The real question is whether or not the size of the published file would be manageable enough or feasible for loading maps and sharing them across the internet. Keep in mind that anything you create needs to be shareable to other users. A massive file size may result in a VERY long pre-loading process for a map.

> The real question is whether or not the size of the published file would be manageable enough or feasible for loading maps and sharing them across the internet. Keep in mind that anything you create needs to be shareable to other users. A massive file size may result in a VERY long pre-loading process for a map.

This, definitely. This is my primary concern.

But again – we also don’t know if such an attempt at optimization would be worth it. Much of the things that have been discussed are already done in the engine (i.e. hidden surface determination).
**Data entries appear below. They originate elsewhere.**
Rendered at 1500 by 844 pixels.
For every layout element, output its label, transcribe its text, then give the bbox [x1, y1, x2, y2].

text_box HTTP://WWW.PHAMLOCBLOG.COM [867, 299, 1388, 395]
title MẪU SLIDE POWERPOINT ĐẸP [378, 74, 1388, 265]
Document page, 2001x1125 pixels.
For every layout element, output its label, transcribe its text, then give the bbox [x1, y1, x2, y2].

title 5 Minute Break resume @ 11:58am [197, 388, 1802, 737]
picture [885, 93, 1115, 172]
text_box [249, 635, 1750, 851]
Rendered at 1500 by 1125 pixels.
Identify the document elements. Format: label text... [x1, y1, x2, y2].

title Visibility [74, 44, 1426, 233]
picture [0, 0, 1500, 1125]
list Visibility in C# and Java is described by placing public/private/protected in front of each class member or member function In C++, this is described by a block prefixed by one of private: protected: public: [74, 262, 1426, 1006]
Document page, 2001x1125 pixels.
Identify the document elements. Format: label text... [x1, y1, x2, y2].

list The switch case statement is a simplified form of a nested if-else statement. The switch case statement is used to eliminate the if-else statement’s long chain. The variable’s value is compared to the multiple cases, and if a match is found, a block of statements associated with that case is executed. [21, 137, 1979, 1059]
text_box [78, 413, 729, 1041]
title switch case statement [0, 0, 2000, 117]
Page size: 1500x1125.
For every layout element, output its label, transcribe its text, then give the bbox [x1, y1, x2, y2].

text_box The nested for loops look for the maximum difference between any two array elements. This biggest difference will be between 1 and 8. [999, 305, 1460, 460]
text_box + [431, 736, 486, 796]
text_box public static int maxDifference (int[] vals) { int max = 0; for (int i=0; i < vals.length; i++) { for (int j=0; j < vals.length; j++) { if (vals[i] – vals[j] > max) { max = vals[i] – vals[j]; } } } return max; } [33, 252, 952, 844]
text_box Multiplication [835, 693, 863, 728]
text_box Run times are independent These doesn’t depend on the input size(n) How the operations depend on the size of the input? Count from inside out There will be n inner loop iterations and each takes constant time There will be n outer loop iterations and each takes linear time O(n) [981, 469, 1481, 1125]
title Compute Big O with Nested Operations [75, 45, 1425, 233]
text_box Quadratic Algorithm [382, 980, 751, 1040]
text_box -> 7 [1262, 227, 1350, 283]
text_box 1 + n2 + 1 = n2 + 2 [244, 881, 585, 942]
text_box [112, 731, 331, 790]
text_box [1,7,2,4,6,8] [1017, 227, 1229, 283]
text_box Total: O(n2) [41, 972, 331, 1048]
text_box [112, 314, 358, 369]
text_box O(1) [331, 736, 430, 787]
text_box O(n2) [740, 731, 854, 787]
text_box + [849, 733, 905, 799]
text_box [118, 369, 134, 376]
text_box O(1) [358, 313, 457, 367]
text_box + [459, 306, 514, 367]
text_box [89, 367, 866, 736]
> Something that would possibly work is to split editable files and published files. After running through an optimization process like the one described in the OP would render the map completely uneditable… in a “published” state. The same way that when you are done making an image with a ton of layers in photoshop, everything is combined into one and is used to create a single published image. The editable version would be the smaller files with just the object IDs, coordinates, and rotations. The published version would be fully optimized for efficient rendering, but as a result would have a larger file size. It would recalculate lighting, remove unnecessary polygons, etc, etc. The number of published maps would be few and far between. It would basically be about the ratio of the number of maps on your hard drive versus the number of published maps that you have on your fileshare. I know for me that is a very large ratio… lol.
>
> The real question is whether or not the size of the published file would be manageable enough or feasible for loading maps and sharing them across the internet. Keep in mind that anything you create needs to be shareable to other users. A massive file size may result in a VERY long pre-loading process for a map.

This was what I was saying with “compile” into a new production map.

The issue would be load time. If you try to load a map, you will see that the load time is the canvas, not the map data. So this would load just like any other canvas. This is why when you load FW map A it takes a while, because it is loading the FW canvas. Then you load FW map B, it is instant, because the canvas is loaded. Then you load Anchor 9, and it takes a while, as it must load a new canvas. Then you load FW map B, it takes a while to load FW canvas again. I doubt it would take any serious time to load a canvas we make. But I doubt we will ever see this type of compiler for Forge.

But you are correct with loading across the internet. To do this would be like DLC. But this wouldn’t be much a problem, because you could send the compiled components to an existing canvas, making the download short in content.